● **DATASET CONTENT**:

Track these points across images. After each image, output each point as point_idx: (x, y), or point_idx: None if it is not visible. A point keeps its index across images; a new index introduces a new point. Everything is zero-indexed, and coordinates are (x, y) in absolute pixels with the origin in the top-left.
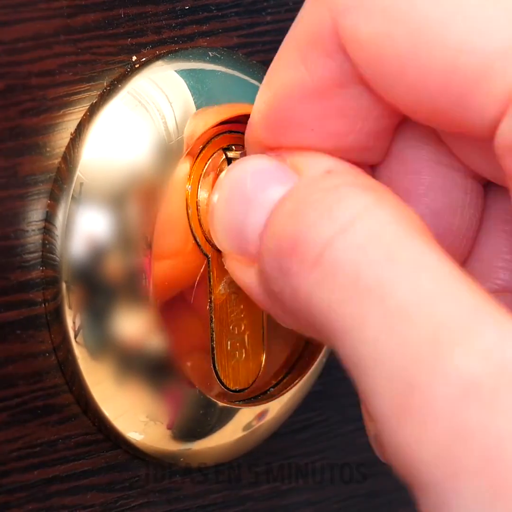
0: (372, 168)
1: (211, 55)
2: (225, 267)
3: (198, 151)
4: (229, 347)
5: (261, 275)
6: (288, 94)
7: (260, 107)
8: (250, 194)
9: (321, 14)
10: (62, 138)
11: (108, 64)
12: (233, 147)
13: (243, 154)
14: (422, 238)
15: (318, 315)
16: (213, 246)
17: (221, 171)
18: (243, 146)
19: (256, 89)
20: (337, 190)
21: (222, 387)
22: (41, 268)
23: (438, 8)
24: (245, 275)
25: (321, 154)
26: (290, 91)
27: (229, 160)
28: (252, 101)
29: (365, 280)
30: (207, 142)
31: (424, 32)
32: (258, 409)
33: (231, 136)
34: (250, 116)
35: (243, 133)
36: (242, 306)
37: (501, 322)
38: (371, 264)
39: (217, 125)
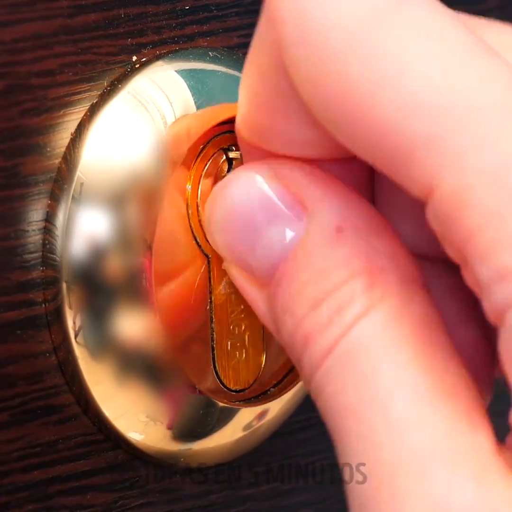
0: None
1: (211, 55)
2: (223, 267)
3: (198, 151)
4: (229, 347)
5: (271, 311)
6: (263, 101)
7: (241, 110)
8: (258, 226)
9: (271, 38)
10: (62, 138)
11: (109, 64)
12: (233, 147)
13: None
14: (408, 348)
15: (318, 401)
16: None
17: (221, 171)
18: None
19: None
20: (346, 285)
21: (222, 387)
22: (41, 268)
23: (378, 63)
24: (251, 290)
25: (325, 184)
26: (264, 98)
27: (230, 161)
28: None
29: (348, 396)
30: (207, 142)
31: (355, 97)
32: (258, 409)
33: (231, 136)
34: (236, 117)
35: None
36: (242, 306)
37: (454, 464)
38: (356, 382)
39: (217, 125)
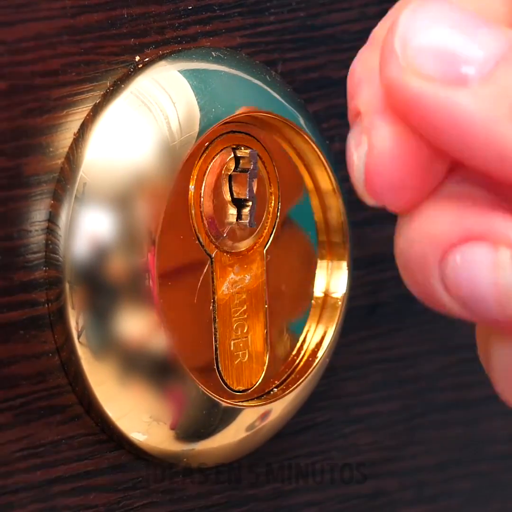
0: None
1: (214, 55)
2: (402, 92)
3: (201, 151)
4: (232, 348)
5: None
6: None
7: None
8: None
9: None
10: (65, 138)
11: (111, 64)
12: (242, 147)
13: (253, 152)
14: None
15: None
16: (217, 246)
17: (228, 169)
18: (248, 146)
19: (259, 89)
20: None
21: (225, 387)
22: (44, 268)
23: None
24: (456, 97)
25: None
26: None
27: (237, 159)
28: (254, 101)
29: None
30: (210, 142)
31: None
32: (261, 409)
33: (234, 136)
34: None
35: (246, 133)
36: (245, 307)
37: None
38: None
39: (220, 125)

● **INSTRUCTIONS FOR THE TASK**:
All records above are to be repeated exactly, with the images left out.

● **RESULT OF THE EXERCISE**:
Track these points across images. After each image, output each point as point_idx: (x, y), or point_idx: None if it is not visible. A point keeps its index across images; a new index introduces a new point. Everything is zero-indexed, and coordinates are (x, y) in absolute pixels with the origin in the top-left.
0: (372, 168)
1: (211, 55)
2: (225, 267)
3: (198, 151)
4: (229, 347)
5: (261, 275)
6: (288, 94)
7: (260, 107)
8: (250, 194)
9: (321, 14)
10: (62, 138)
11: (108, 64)
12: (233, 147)
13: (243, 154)
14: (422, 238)
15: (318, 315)
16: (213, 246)
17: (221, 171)
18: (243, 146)
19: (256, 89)
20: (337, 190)
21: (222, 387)
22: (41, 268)
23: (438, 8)
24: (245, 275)
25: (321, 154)
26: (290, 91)
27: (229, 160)
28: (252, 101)
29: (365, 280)
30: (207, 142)
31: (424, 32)
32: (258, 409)
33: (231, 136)
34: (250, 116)
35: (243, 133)
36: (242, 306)
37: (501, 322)
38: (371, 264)
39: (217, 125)
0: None
1: (211, 55)
2: (223, 267)
3: (198, 151)
4: (229, 347)
5: (271, 311)
6: (263, 101)
7: (241, 110)
8: (258, 226)
9: (271, 38)
10: (62, 138)
11: (109, 64)
12: (233, 147)
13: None
14: (408, 348)
15: (318, 401)
16: None
17: (221, 171)
18: None
19: None
20: (346, 285)
21: (222, 387)
22: (41, 268)
23: (378, 63)
24: (251, 290)
25: (325, 184)
26: (264, 98)
27: (230, 161)
28: None
29: (348, 396)
30: (207, 142)
31: (355, 97)
32: (258, 409)
33: (231, 136)
34: (236, 117)
35: None
36: (242, 306)
37: (454, 464)
38: (356, 382)
39: (217, 125)
0: None
1: (214, 55)
2: (402, 92)
3: (201, 151)
4: (232, 348)
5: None
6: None
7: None
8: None
9: None
10: (65, 138)
11: (111, 64)
12: (242, 147)
13: (253, 152)
14: None
15: None
16: (217, 246)
17: (228, 169)
18: (248, 146)
19: (259, 89)
20: None
21: (225, 387)
22: (44, 268)
23: None
24: (456, 97)
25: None
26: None
27: (237, 159)
28: (254, 101)
29: None
30: (210, 142)
31: None
32: (261, 409)
33: (234, 136)
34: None
35: (246, 133)
36: (245, 307)
37: None
38: None
39: (220, 125)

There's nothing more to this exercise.